-- Available records follows --
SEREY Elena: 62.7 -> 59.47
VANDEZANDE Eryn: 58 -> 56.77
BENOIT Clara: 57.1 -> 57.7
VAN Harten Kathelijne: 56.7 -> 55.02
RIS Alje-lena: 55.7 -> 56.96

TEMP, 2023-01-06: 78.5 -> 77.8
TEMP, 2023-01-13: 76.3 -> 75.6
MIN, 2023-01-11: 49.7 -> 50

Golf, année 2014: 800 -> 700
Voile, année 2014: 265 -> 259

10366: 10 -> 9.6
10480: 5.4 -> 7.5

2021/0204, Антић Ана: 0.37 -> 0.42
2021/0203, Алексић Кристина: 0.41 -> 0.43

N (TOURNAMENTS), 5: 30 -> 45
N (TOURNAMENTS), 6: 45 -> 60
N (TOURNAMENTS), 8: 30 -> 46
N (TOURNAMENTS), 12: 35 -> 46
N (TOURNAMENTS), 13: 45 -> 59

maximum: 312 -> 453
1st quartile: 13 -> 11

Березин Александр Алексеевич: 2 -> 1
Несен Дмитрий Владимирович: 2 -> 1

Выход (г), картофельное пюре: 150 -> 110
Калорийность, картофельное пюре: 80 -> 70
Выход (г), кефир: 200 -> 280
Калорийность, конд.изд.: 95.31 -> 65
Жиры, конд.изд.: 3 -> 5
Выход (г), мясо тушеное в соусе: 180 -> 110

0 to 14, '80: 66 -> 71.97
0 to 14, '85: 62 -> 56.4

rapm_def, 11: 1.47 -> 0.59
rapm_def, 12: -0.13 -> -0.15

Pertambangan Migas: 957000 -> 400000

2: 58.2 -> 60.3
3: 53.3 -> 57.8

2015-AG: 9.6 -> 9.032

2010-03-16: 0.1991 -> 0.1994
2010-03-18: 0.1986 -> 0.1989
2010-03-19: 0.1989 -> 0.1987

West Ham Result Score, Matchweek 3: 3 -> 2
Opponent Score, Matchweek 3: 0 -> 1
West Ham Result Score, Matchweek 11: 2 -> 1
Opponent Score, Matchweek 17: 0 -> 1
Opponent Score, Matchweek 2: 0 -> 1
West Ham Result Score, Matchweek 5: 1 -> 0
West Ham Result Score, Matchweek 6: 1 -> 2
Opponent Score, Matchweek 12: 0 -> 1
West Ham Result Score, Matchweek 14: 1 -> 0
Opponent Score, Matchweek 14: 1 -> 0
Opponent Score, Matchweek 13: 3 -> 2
-- Available records concluded --
- [Aim of the task] Type out the material above once more, exactly.

- [Result for this exercise]
SEREY Elena: 62.7 -> 59.47
VANDEZANDE Eryn: 58 -> 56.77
BENOIT Clara: 57.1 -> 57.7
VAN Harten Kathelijne: 56.7 -> 55.02
RIS Alje-lena: 55.7 -> 56.96

TEMP, 2023-01-06: 78.5 -> 77.8
TEMP, 2023-01-13: 76.3 -> 75.6
MIN, 2023-01-11: 49.7 -> 50

Golf, année 2014: 800 -> 700
Voile, année 2014: 265 -> 259

10366: 10 -> 9.6
10480: 5.4 -> 7.5

2021/0204, Антић Ана: 0.37 -> 0.42
2021/0203, Алексић Кристина: 0.41 -> 0.43

N (TOURNAMENTS), 5: 30 -> 45
N (TOURNAMENTS), 6: 45 -> 60
N (TOURNAMENTS), 8: 30 -> 46
N (TOURNAMENTS), 12: 35 -> 46
N (TOURNAMENTS), 13: 45 -> 59

maximum: 312 -> 453
1st quartile: 13 -> 11

Березин Александр Алексеевич: 2 -> 1
Несен Дмитрий Владимирович: 2 -> 1

Выход (г), картофельное пюре: 150 -> 110
Калорийность, картофельное пюре: 80 -> 70
Выход (г), кефир: 200 -> 280
Калорийность, конд.изд.: 95.31 -> 65
Жиры, конд.изд.: 3 -> 5
Выход (г), мясо тушеное в соусе: 180 -> 110

0 to 14, '80: 66 -> 71.97
0 to 14, '85: 62 -> 56.4

rapm_def, 11: 1.47 -> 0.59
rapm_def, 12: -0.13 -> -0.15

Pertambangan Migas: 957000 -> 400000

2: 58.2 -> 60.3
3: 53.3 -> 57.8

2015-AG: 9.6 -> 9.032

2010-03-16: 0.1991 -> 0.1994
2010-03-18: 0.1986 -> 0.1989
2010-03-19: 0.1989 -> 0.1987

West Ham Result Score, Matchweek 3: 3 -> 2
Opponent Score, Matchweek 3: 0 -> 1
West Ham Result Score, Matchweek 11: 2 -> 1
Opponent Score, Matchweek 17: 0 -> 1
Opponent Score, Matchweek 2: 0 -> 1
West Ham Result Score, Matchweek 5: 1 -> 0
West Ham Result Score, Matchweek 6: 1 -> 2
Opponent Score, Matchweek 12: 0 -> 1
West Ham Result Score, Matchweek 14: 1 -> 0
Opponent Score, Matchweek 14: 1 -> 0
Opponent Score, Matchweek 13: 3 -> 2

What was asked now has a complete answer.